TEXT EXCERPT -

-- Opening Marker --

# 40 Acre Preppers Hideaway in the Ozarks!



## sunny225

We are selling our prepper homestead in the Ozarks. We just made the final decision to sell this morning so bear with us.

We have 40 acres of woods - lots of big trees - rocks, lots of rocks & ticks. OK, if you're still with me, here's more details.

This was a hunting camp when we bought it. We added on 3 large rooms & a BIG pantry.

We have a 30x40x10 pole barn. A 12x16 tool shed with a 6x16 fuel storage shed as a lean to on the tool shed. We have an 8x16 rabbit house with cages, waterers & feeders to get you started. (no rabbits right now)
We have a 8x16 hog or goat house & pen. Chicken yard & house with a few chickens laying eggs right now.

The house is 1800 sf & can be 3 or 4 bedrooms, depending on how you utilize the rooms. 2 1/2 baths. Central heat & air, wood heater, solar array for the appliances. 2 500 gallon propane tanks which will run your heat in the winter when it gets below 40 degrees.
Property taxes run $155 a year & tags & registration is low also.

we have a lot of supplies, equipment, preps & other extras that can be a part of the deal also.

I am having a horrible problem getting here to the forum. Then I have to log in when I move to another page. It's very frustrating. :smack

I know it's frowned upon to put email addresses in posts but I've got a feeling that I won't be able to get back here easily. Or be able to answer PM's. So if you'd like to get in touch use this email. noocha57 at yahoo dot com


----------



## ozarkchaz

Posting a selling price would be very helpful :thumb:


----------



## sunny225

ozarkchaz said:


> Posting a selling price would be very helpful :thumb:


 
The price, without preps & equipment, is $155,000.
Email for more details.

(And getting here still sucks)


----------



## Gianni

What is the nearest town or a general location other than "The Ozarks"?


----------



## sunny225

We are in southern Texas county close to Mountain View MO.

You planning to move from Montana?


----------



## simi-steading

Is the box when you log in checked that says Remain logged in, or something similar to that?


----------



## sunny225

I check the box each time.
I've deleted cookies & whatever else I'm supposed to do but nothing works.

I'm truly amazed I've been able to get here & stay here as much as I have today.

Please PM me if you are interested in the place.
Here's a pic or 2 if they will show up.


----------



## AngieM2

Beautiful.

And do check the "REMEMBER ME" box when you log in. It does help that having to log in each time you move within the site.


----------



## tarbe

Is everyone else seeing the pics? I cannot...


----------



## sunny225

tarbe said:


> Is everyone else seeing the pics? I cannot...


 
well, I can see them. I'm supposing everyone else can see them. Not sure why you can't. More pics can be sent through email if you're wanting them.

-- Closing Marker --

ENTRIES SHOWN -
-- Opening Marker --

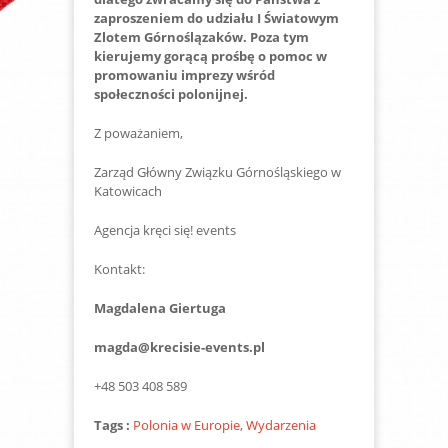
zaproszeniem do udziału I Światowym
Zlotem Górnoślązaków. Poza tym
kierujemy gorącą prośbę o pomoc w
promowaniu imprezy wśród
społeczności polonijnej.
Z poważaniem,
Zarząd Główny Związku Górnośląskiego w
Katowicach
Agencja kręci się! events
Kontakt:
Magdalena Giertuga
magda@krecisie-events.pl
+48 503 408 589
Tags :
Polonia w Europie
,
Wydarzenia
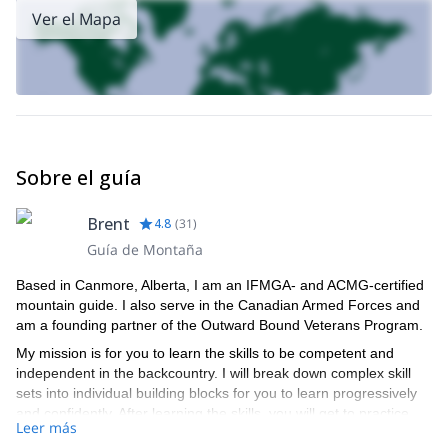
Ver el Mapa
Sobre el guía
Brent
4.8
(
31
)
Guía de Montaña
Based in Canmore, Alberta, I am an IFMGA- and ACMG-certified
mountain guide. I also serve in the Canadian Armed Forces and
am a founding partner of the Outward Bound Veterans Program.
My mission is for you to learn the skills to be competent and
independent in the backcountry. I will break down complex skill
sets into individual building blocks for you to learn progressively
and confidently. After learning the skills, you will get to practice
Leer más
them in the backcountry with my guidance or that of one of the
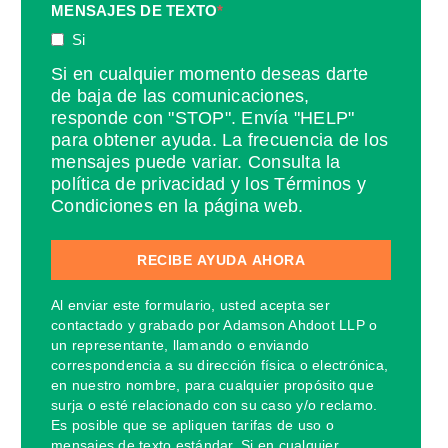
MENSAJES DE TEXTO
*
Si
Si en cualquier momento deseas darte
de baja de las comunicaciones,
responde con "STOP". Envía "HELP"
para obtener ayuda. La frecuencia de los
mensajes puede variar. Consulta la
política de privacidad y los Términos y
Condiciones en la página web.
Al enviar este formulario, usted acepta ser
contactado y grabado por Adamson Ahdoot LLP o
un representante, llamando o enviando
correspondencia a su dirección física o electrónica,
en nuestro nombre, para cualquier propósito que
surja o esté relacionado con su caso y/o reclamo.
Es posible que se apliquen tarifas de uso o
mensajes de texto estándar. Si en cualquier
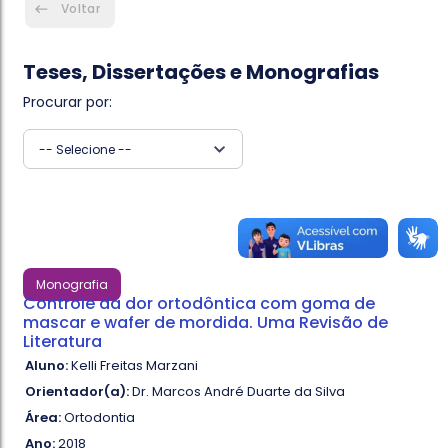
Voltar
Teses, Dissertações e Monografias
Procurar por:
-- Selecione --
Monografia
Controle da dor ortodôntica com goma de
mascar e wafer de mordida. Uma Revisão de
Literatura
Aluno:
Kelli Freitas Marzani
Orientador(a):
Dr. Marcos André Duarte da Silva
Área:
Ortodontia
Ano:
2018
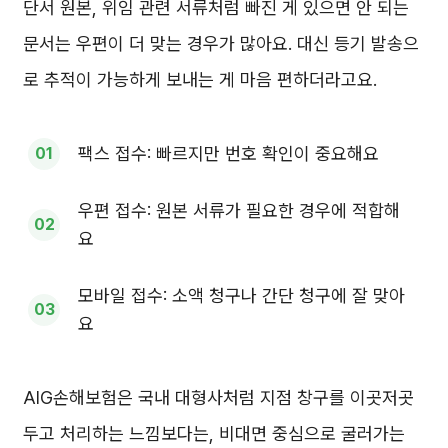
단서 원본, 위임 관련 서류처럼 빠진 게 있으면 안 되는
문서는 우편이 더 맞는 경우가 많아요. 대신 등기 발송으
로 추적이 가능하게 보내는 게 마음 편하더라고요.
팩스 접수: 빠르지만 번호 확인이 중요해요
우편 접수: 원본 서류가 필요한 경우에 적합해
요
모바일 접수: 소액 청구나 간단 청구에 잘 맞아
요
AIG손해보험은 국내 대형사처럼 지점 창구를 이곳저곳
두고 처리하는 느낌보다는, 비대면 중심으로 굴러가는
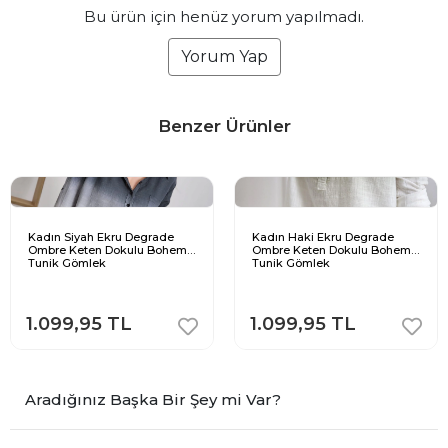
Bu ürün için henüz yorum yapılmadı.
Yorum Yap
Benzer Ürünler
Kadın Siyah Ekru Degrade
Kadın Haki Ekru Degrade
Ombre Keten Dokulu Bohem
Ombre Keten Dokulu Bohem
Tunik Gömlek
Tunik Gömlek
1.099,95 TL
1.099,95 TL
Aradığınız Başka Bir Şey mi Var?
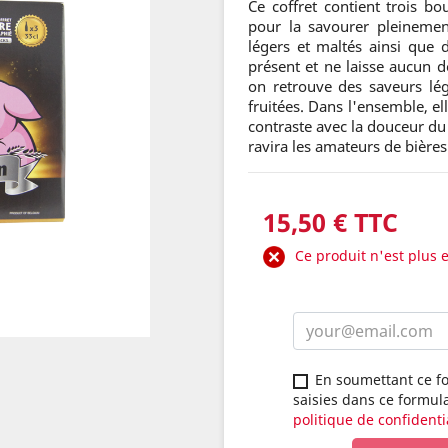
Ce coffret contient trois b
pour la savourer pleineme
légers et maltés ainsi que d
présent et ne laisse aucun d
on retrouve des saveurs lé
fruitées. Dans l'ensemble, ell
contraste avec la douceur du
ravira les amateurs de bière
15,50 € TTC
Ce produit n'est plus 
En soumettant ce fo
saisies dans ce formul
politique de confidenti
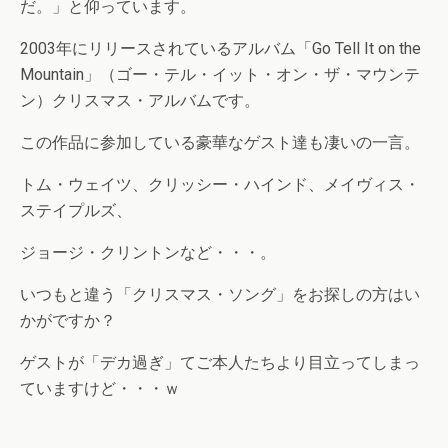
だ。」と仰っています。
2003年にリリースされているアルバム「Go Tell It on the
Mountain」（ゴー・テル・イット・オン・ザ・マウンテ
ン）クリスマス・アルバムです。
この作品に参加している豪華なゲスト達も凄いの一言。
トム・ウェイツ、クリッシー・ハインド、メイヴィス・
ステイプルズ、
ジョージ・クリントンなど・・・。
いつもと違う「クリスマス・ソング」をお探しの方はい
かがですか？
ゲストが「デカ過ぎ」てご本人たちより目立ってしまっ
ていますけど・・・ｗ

-- Closing Marker --
-- Opening Marker --

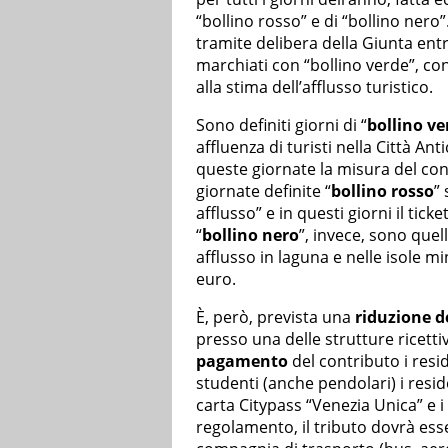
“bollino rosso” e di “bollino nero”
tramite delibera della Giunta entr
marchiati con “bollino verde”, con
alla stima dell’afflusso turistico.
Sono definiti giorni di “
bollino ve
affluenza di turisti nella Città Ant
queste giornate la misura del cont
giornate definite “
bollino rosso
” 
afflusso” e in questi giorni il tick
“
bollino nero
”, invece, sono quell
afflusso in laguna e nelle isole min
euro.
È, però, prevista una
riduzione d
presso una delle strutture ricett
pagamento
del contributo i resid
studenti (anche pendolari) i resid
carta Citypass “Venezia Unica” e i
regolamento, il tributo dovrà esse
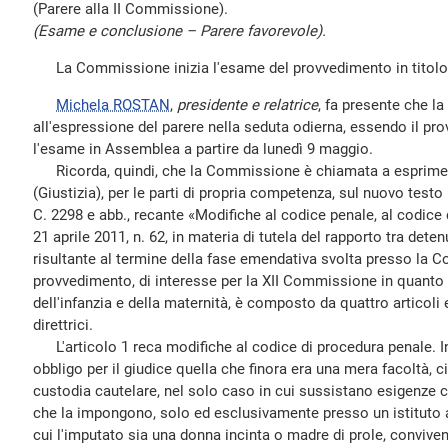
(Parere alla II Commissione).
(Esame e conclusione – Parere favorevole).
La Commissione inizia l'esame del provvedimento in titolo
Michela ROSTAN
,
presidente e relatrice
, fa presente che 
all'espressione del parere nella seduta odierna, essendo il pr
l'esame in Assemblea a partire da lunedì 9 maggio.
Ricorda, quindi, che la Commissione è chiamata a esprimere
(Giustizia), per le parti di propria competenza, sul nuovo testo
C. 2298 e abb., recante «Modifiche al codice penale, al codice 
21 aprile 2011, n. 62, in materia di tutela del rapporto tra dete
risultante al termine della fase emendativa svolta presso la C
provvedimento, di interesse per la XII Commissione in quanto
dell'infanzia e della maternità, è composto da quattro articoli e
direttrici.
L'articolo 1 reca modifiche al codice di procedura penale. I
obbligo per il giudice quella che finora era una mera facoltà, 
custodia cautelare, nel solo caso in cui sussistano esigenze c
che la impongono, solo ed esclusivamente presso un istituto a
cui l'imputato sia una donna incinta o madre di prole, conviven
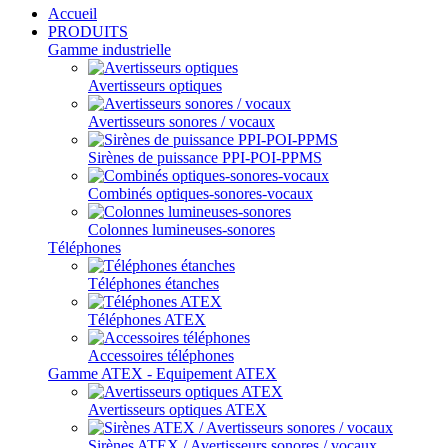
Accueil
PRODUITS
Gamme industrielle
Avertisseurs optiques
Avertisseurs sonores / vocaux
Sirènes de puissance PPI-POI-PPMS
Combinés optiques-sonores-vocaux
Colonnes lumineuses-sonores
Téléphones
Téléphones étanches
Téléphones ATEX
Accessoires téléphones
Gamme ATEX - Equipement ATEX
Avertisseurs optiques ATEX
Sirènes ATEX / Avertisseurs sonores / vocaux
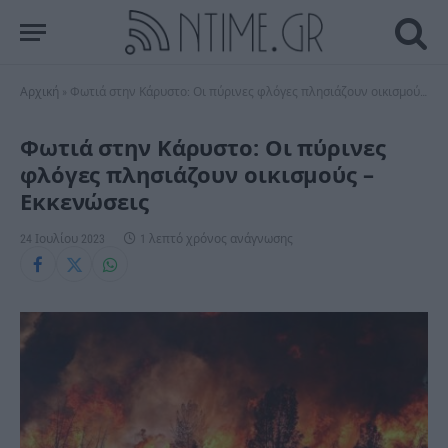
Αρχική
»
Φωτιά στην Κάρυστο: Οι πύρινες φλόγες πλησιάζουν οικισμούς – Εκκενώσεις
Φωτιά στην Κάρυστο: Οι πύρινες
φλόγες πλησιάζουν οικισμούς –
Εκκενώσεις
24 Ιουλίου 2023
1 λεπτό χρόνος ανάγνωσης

-- Closing Marker --
-- Opening Marker --

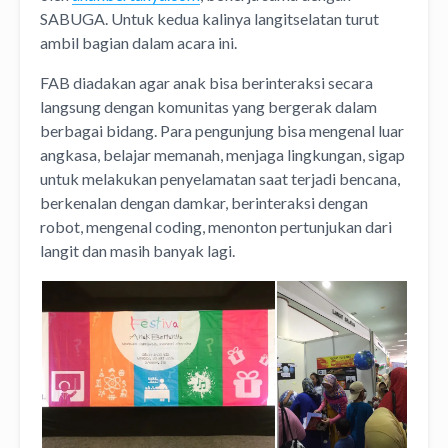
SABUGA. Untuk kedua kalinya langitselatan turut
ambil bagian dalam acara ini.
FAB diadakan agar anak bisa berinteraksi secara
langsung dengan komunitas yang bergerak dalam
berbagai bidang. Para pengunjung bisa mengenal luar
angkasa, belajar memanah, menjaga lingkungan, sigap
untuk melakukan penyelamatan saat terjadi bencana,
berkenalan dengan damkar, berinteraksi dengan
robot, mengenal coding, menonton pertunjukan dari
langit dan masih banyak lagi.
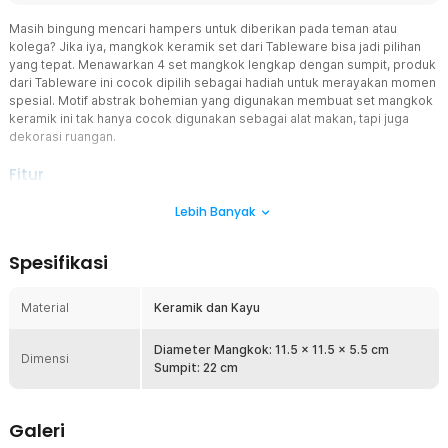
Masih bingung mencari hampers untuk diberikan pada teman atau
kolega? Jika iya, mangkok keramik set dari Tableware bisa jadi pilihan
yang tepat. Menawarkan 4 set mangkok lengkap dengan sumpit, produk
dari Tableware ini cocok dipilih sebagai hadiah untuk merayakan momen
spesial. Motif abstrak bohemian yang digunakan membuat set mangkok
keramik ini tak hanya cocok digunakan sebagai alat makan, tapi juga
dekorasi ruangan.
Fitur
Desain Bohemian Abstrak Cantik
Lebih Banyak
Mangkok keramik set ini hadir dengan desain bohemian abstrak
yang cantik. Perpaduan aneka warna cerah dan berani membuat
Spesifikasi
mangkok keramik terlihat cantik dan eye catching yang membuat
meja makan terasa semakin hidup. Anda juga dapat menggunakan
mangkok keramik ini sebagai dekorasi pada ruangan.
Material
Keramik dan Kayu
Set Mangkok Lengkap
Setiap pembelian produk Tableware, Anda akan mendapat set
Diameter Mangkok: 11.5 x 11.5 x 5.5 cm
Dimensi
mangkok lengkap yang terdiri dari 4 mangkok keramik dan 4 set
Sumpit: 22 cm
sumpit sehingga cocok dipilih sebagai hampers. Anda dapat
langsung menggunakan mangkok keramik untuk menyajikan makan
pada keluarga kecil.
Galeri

-- Closing Marker --

TASK GOAL -
Please write out, word for word, the passage of the Ozarks homestead thread starting with "This was a hunting" and going on through "the deal also.".

TASK RESULT -
This was a hunting camp when we bought it. We added on 3 large rooms & a BIG pantry.

We have a 30x40x10 pole barn. A 12x16 tool shed with a 6x16 fuel storage shed as a lean to on the tool shed. We have an 8x16 rabbit house with cages, waterers & feeders to get you started. (no rabbits right now)
We have a 8x16 hog or goat house & pen. Chicken yard & house with a few chickens laying eggs right now.

The house is 1800 sf & can be 3 or 4 bedrooms, depending on how you utilize the rooms. 2 1/2 baths. Central heat & air, wood heater, solar array for the appliances. 2 500 gallon propane tanks which will run your heat in the winter when it gets below 40 degrees.
Property taxes run $155 a year & tags & registration is low also.

we have a lot of supplies, equipment, preps & other extras that can be a part of the deal also.